Top of DATA FOR THE TASK

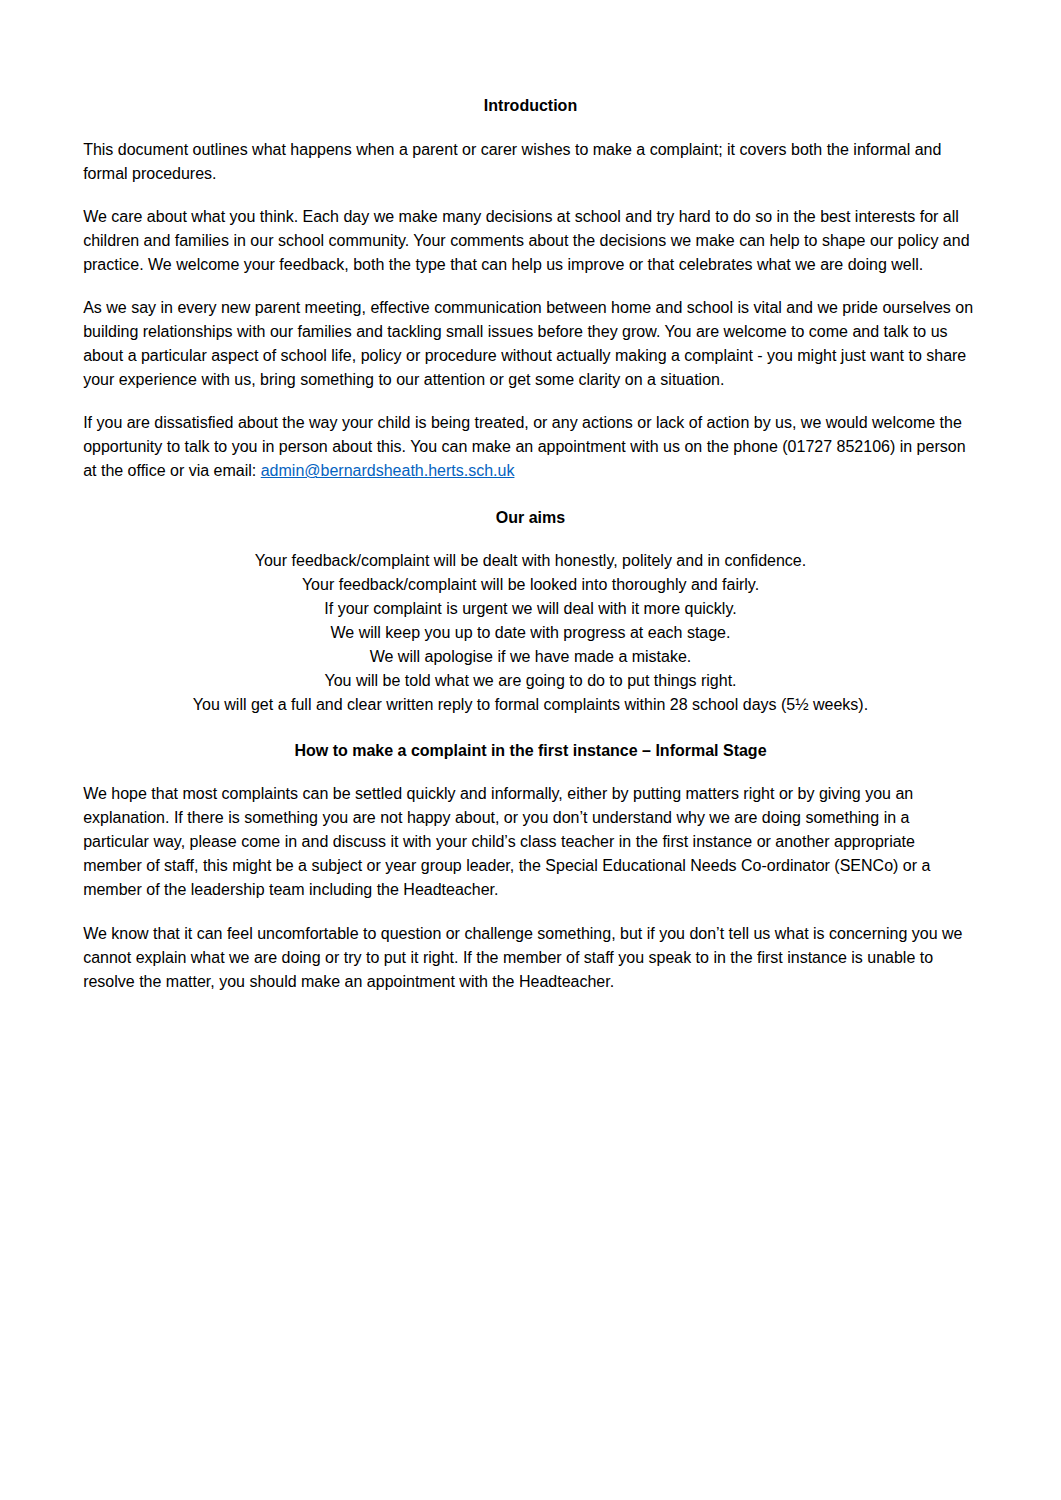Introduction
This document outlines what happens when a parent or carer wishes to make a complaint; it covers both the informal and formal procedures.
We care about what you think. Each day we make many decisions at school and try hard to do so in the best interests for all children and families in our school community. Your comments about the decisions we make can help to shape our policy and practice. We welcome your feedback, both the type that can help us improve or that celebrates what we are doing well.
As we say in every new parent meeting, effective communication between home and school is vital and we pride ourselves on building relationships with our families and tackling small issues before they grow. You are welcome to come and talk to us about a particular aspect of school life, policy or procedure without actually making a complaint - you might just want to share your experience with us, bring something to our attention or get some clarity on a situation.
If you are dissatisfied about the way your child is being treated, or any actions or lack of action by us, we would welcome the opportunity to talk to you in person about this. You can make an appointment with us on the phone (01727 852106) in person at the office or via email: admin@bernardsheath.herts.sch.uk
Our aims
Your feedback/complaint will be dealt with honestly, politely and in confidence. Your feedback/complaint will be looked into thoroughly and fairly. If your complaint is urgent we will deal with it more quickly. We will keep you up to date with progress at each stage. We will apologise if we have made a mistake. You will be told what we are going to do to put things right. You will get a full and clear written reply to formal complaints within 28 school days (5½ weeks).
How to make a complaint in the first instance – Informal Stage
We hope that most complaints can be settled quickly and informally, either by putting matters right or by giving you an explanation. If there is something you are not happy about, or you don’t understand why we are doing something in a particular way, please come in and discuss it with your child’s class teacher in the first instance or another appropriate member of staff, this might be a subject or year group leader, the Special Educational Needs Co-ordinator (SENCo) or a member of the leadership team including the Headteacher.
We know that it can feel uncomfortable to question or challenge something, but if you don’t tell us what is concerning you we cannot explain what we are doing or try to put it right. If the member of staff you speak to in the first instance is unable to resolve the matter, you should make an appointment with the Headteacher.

Bottom of DATA FOR THE TASK
Top of DATA FOR THE TASK

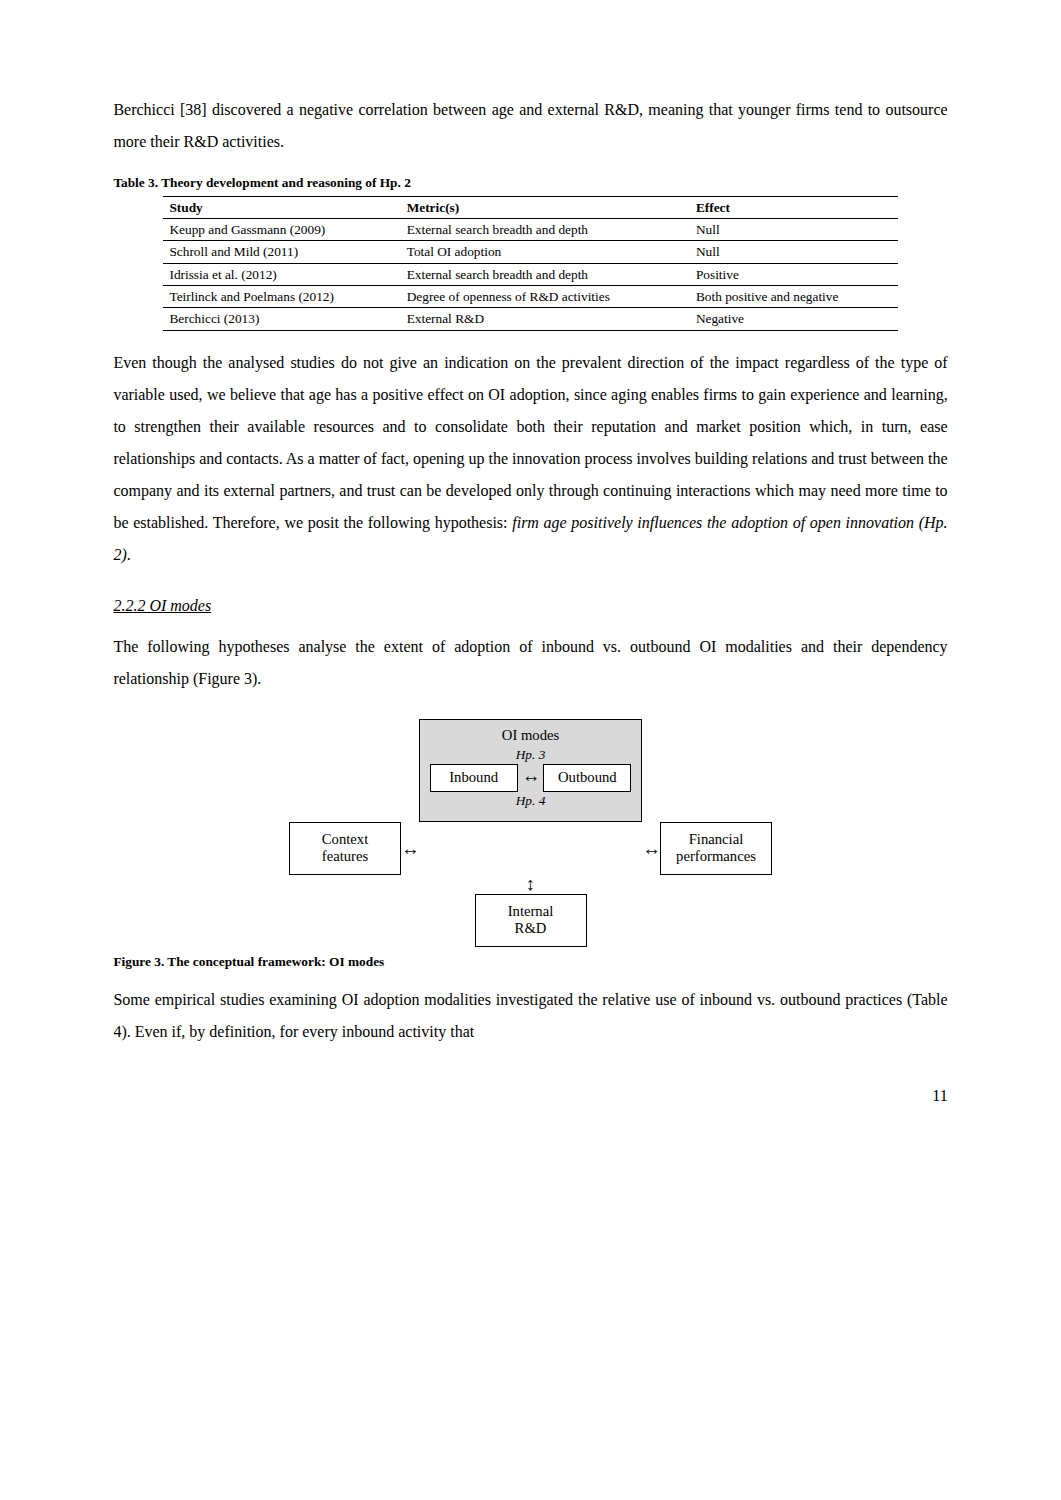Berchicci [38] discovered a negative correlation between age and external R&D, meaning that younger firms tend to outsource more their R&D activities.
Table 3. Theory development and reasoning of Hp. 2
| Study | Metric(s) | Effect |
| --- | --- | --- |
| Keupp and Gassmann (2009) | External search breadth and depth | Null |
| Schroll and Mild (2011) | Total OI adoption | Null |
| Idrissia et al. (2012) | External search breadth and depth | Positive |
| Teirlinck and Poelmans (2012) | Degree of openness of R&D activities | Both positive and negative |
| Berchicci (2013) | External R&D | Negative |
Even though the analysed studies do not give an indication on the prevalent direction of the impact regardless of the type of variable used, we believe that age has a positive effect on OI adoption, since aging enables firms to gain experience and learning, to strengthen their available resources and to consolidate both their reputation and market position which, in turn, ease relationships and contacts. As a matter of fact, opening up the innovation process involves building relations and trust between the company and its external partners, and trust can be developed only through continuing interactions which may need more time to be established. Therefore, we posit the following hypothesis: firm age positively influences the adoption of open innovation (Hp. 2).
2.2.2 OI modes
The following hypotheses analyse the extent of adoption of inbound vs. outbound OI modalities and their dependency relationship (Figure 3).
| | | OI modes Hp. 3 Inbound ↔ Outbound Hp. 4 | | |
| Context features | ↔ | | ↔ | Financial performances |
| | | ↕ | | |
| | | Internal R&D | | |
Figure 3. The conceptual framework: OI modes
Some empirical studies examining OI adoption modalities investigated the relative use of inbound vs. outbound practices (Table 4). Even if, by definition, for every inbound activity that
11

Bottom of DATA FOR THE TASK

Go back to the lines above and output, exactly as they stand, the ones from the line containing "Introduction" to the line containing "How to make". Leave all pictures behind.

Introduction
This document outlines what happens when a parent or carer wishes to make a complaint; it covers both the informal and formal procedures.
We care about what you think. Each day we make many decisions at school and try hard to do so in the best interests for all children and families in our school community. Your comments about the decisions we make can help to shape our policy and practice. We welcome your feedback, both the type that can help us improve or that celebrates what we are doing well.
As we say in every new parent meeting, effective communication between home and school is vital and we pride ourselves on building relationships with our families and tackling small issues before they grow. You are welcome to come and talk to us about a particular aspect of school life, policy or procedure without actually making a complaint - you might just want to share your experience with us, bring something to our attention or get some clarity on a situation.
If you are dissatisfied about the way your child is being treated, or any actions or lack of action by us, we would welcome the opportunity to talk to you in person about this. You can make an appointment with us on the phone (01727 852106) in person at the office or via email: admin@bernardsheath.herts.sch.uk
Our aims
Your feedback/complaint will be dealt with honestly, politely and in confidence. Your feedback/complaint will be looked into thoroughly and fairly. If your complaint is urgent we will deal with it more quickly. We will keep you up to date with progress at each stage. We will apologise if we have made a mistake. You will be told what we are going to do to put things right. You will get a full and clear written reply to formal complaints within 28 school days (5½ weeks).
How to make a complaint in the first instance – Informal Stage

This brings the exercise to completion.